Work instructions
**A.** List every Greek letter the notebook introduction uses as a symbol in its formulas.
**B.** Answer each question from the notebook introduction:
(i) What expectation is the causal estimand σ set equal to?
(ii) What value does λ* take in the KKT solution?
(iii) What quantity does the notebook plan to minimize in its naive approach?

# The Problem

This notebook demonstrates how to use causalprog to approximate bounds for a simple problem.

For the following distributions

$$
\begin{aligned}
X &\sim \mathcal{N}(\mu_{x}, 1.0) \\
Y \mid X &\sim \mathcal{N}(X, \nu_{y})
\end{aligned}
$$

we wish to calculate bounds for the causal estimand

$$ \sigma(\mu_{x}, \nu_{y}) = \mathbb{E}[Y]$$

given observed data (constraints)

$$ \phi(\mu_{x}, \nu_{y}) = \mathbb{E}[X]$$

and tolerance in the observed data $\epsilon$.

Therefore we aim to solve the following

$$ \mathrm{max}/\mathrm{min}_{\mu_{x}, \nu_{y}} \mu_{x}, \quad
\text{subject to } \vert \mu_{x} - \phi_{obs} \vert \leq \epsilon.
$$

The solution to this is $\mu_{x}^{*} = \phi_{obs} \pm \epsilon $    
The value of $\nu_{y}$ can be any positive value, since in this
setup both $\phi$ and $\sigma$ are independent of it.

The corresponding Lagrangians are: 

$$ \mathcal{L}_{\min}(\mu_{x}, \nu_{y}, \lambda) =  \mu_{x}
+ \lambda(|\mu_{x} - \phi_{obs}| - \epsilon) \qquad \lambda \geq 0 $$

$$ \mathcal{L}_{\max}(\mu_{x}, \nu_{y}, \lambda) = - \mu_{x}
+ \lambda(|\mu_{x} - \phi_{obs}| - \epsilon) \qquad \lambda \geq 0 $$


With KKT (primal-dual) solutions $(\mu_{x}^*, \nu_{y}, \lambda^*) = (\phi_{obs} \pm \epsilon, \nu_{y}, 1)$

In this notebook, with assistance from causalprog, we will attempt to find this solution using the naive approach of minimising  $\| \nabla \mathcal{L} \|_2^2$.

Data block
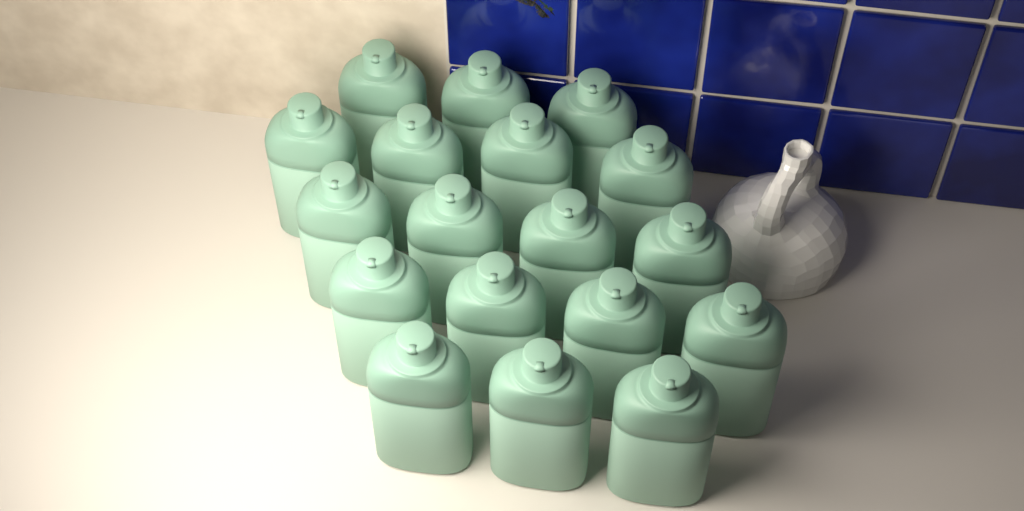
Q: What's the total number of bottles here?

Answers given
**A.** μ (mu), ν (nu), σ (sigma), φ (phi), ε (epsilon), λ (lambda)

**B.**
(i) 𝔼[Y], the expectation of Y.
(ii) 1
(iii) ‖∇ℒ‖₂², the squared 2-norm of the gradient of the Lagrangian.